La plupart des jeunes préfèrent aujourd’hui télécharger gratuitement les bouquins qu’ils veulent lire plutôt que de les acheter dans une librairie ou chez un bouquiniste.

Face à l’emprise des Smartphones sur un lectorat important de nos jours et la hausse du prix du livre et des revues, le papier perd du terrain, non pas par désintérêt, mais faute de moyens. Un état des lieux de quelques bouquinistes très prisés depuis des décennies, situés en plein cœur de Tunis vient confirmer cette constatation …

Par un jeudi ramadanesque, les bouquinistes sont ouverts à une clientèle qui leur rend visite. Contrairement à ce que tout le monde pourrait penser, ils sont toujours aussi fréquentés. Des lecteurs, tous âges confondus, passent demander quelques titres et fouiner dans les rayons garnis de livres anciens. Ils sont à la recherche de bouquins, vendus à prix réduits, mais surtout en bon état et, forcément lisibles, vendus à bas prix. Quatre étudiants en lettres posaient des questions, et voulaient des renseignements sur des ouvrages de critique. Une passionnée faisait déjà les courses pour le second semestre. Elle est étudiante en lettres françaises et s’apprête à obtenir sa licence : «Le fait de nous procurer des livres neufs dans des libraires à la pointe des nouveautés à Tunis nous coûte très cher. En tant qu’étudiante, je ne peux pas me le permettre. Du coup, recourir aux bouquinistes devient une solution primordiale. On sort avec plein de livres : on peut acheter jusqu’à 4 ou 5 livres chez le bouquiniste à un prix très réduit, tellement réduit qu’il ne dépasse jamais le prix d’un ouvrage neuf importé de France», déclare-t-elle.

 

En effet, les ouvrages neufs, subissent le contrecoup de la dévaluation du dinar et deviennent hors d’atteinte : citons «Khalil», le dernier roman de 400 pages en vente de Yasmina Khadhra depuis août et qui est vendu à 73dt. Exubérant pour les étudiants en lettres, en philosophie, en sciences sociales, ou en psychologie : les plus concernés par l’achat des livres et ceux qui fréquentent le plus les bouquinistes de Tunis.

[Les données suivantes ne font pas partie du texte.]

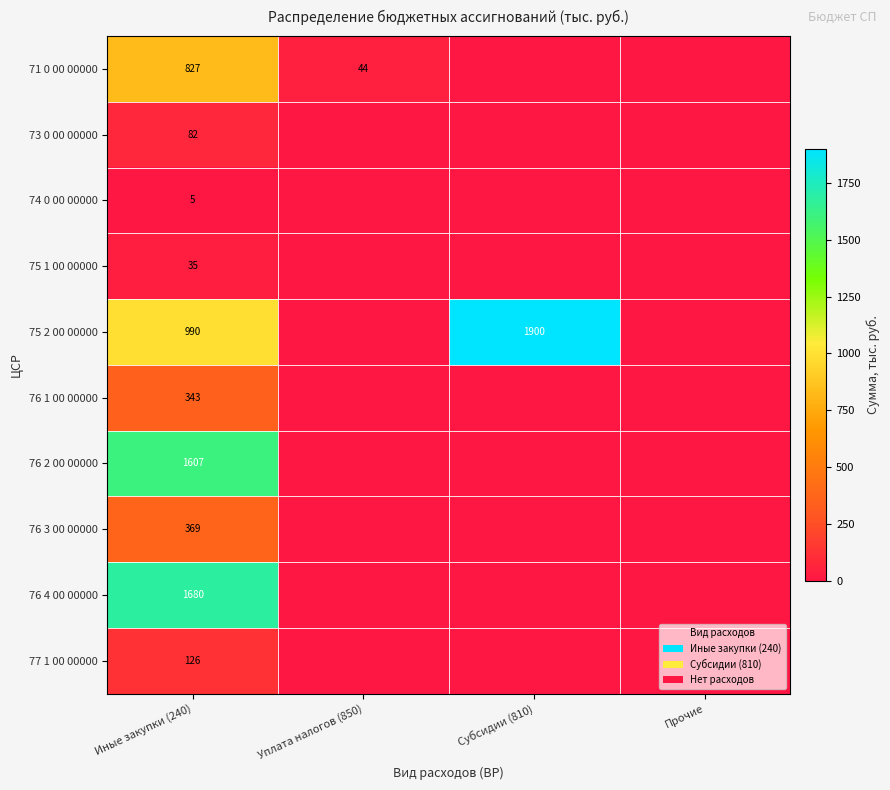

Which label corresponds to the largest value in the chart?

Субсидии (810)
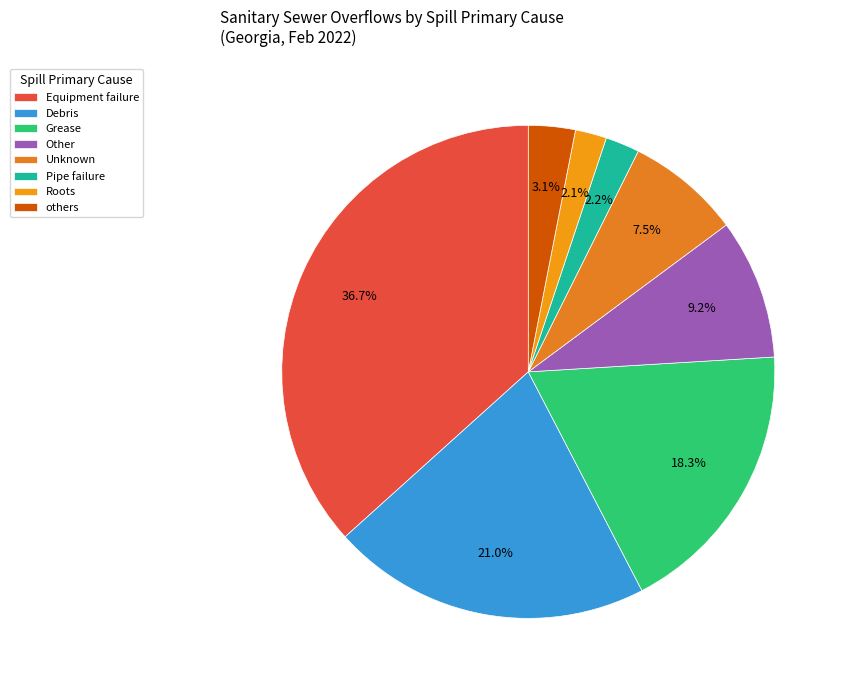

To the nearest percent, what is the combined percentage of Other and Pipe failure?

11%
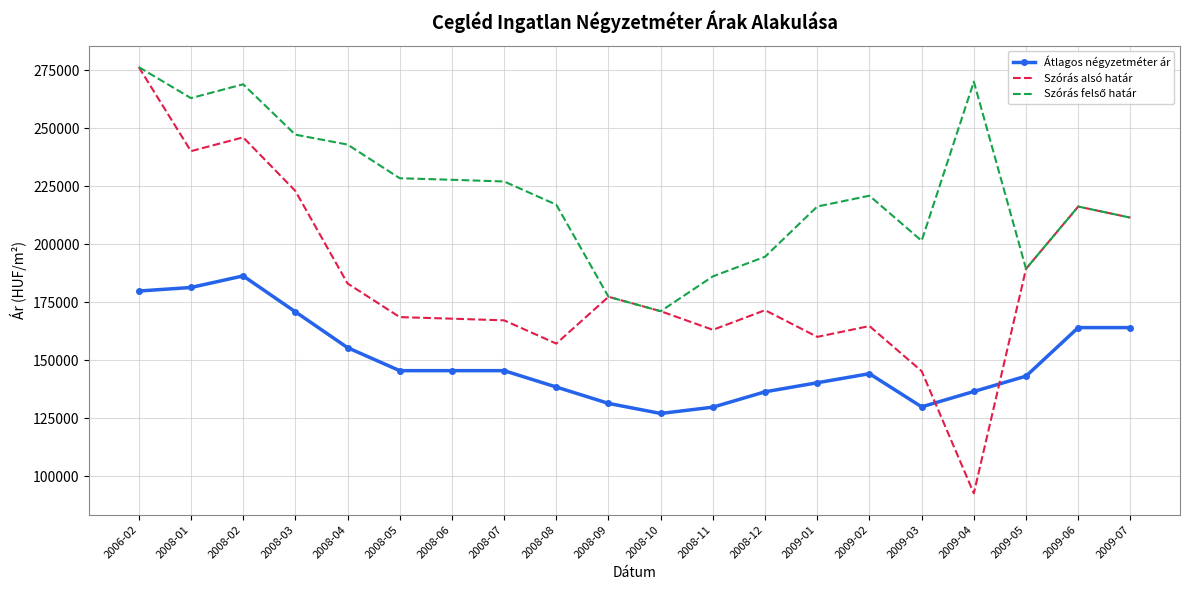

What is the minimum value shown in the chart?

92600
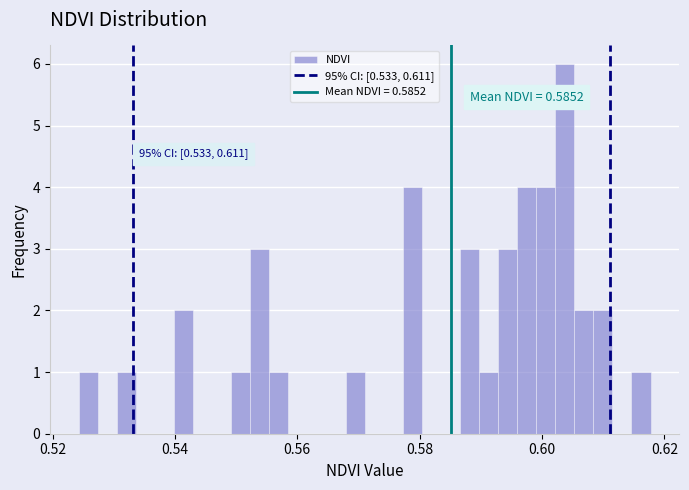

Read against the x-axis, roughly where is the centre of the tallest bar?

0.604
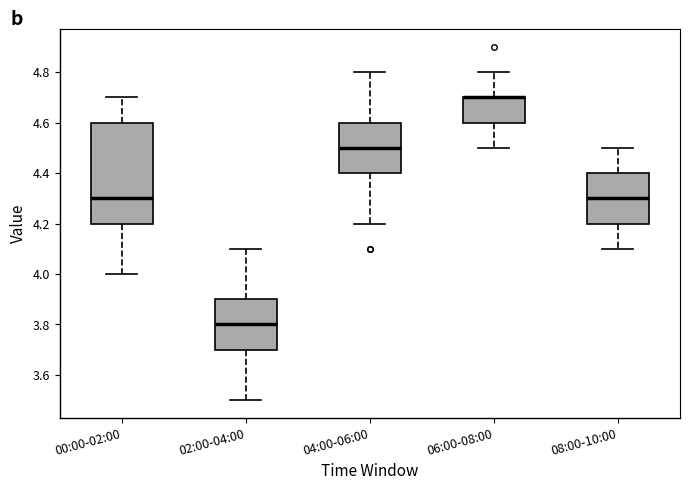

Reading left to right, transcribe this box plot: for each box, give where its median line is, the range the box spans, and where its two whiskers end, as read against the y-axis. The values are not printed on the chart, so give them approximately, as read against the axis.

00:00-02:00: median 4.3, box 4.2 to 4.6, whiskers 4.0 to 4.7
02:00-04:00: median 3.8, box 3.7 to 3.9, whiskers 3.5 to 4.1
04:00-06:00: median 4.5, box 4.4 to 4.6, whiskers 4.2 to 4.8
06:00-08:00: median 4.7 (drawn on the box's upper edge), box 4.6 to 4.7, whiskers 4.5 to 4.8
08:00-10:00: median 4.3, box 4.2 to 4.4, whiskers 4.1 to 4.5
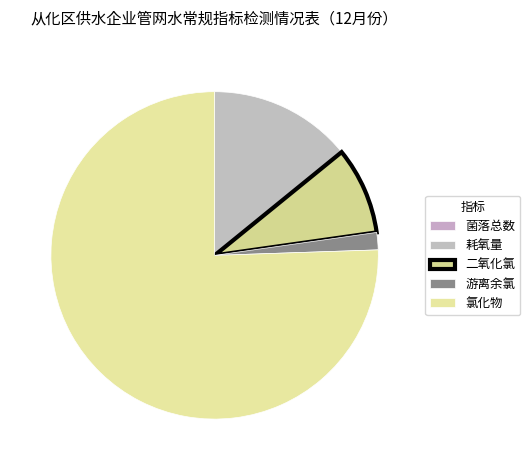

What is the smallest slice in the pie chart?

菌落总数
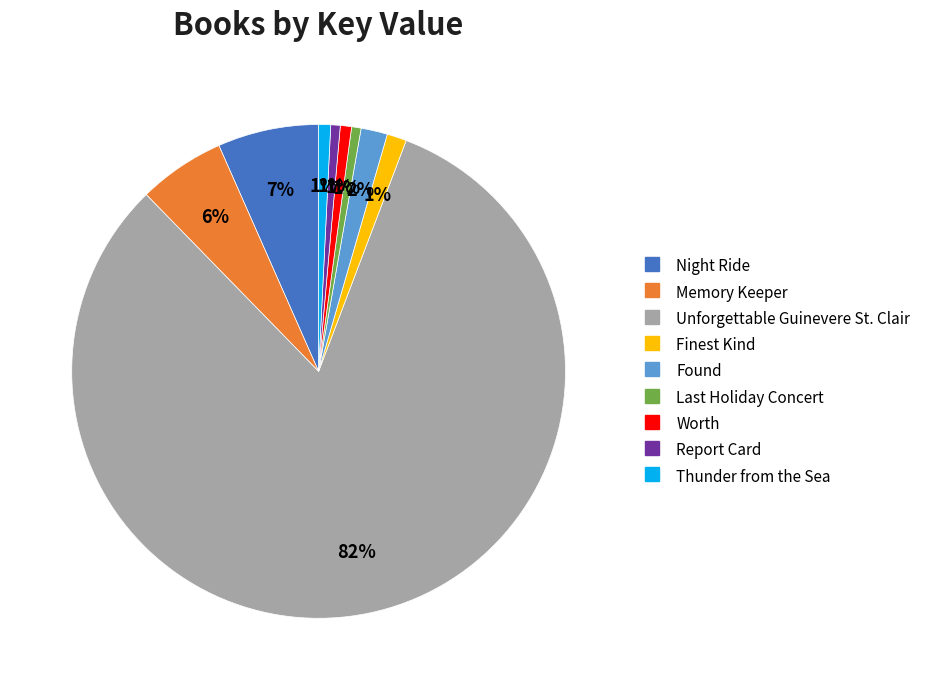

Count the number of slices in the pie.

9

Des propriétaires mitigés 

« La demande est là,  mais la passion d’avant n’y est plus », évoque un bouquiniste, qui s’est consacré à cette profession depuis les années 60. Pour lui, les jeunes, ici, ne viennent que par obligation : pour dégoter les livres qu’ils ont au programme spécialement, pour réussir. Ils viennent rarement pour se procurer des livres par passion, comme il y a 20 ans. Cet engouement, selon lui, est en train de s’estomper au profit des livres audio, et de la lecture parfois gratuite en ligne. Les adultes sont plus intéressés par d’anciennes revues. Quant aux livres qu’ils trouvent et qui sont vendus  en bon état à des prix déjà très bas, ils ne manquent pas l’occasion de négocier le prix.

Etre bouquiniste dans l’air du temps devient de plus en plus difficile. C’est plus un acte de résistance pour un autre bouquiniste situé du côté du passage. «On conserve les livres rares et tant que la demande existe, nous demeurerons. On s’acclimate face à autant d’aléas et c’est normal». Il reste convaincu que le papier ne disparaîtra pas pour autant face à l’évolution technologique, et qu’il aura toujours sa place. Pour les lecteurs interrogés sur place, rien ne vaut le papier.

Quand on voit les bibliothèques et les librairies neuves du Grand Tunis tenir la cadence face aux prix exorbitants d’un grand nombre de livres importés, qu’une clientèle fidèle ne se prive pas d’en acheter au moins une à deux fois par mois, sans oublier, d’autres férus qui ne manquent pas de dévaliser la Foire du livre pendant une semaine et qui investissent dans l’achat des livres, on ne peut qu’être optimiste pour l’avenir des « templiers des livres».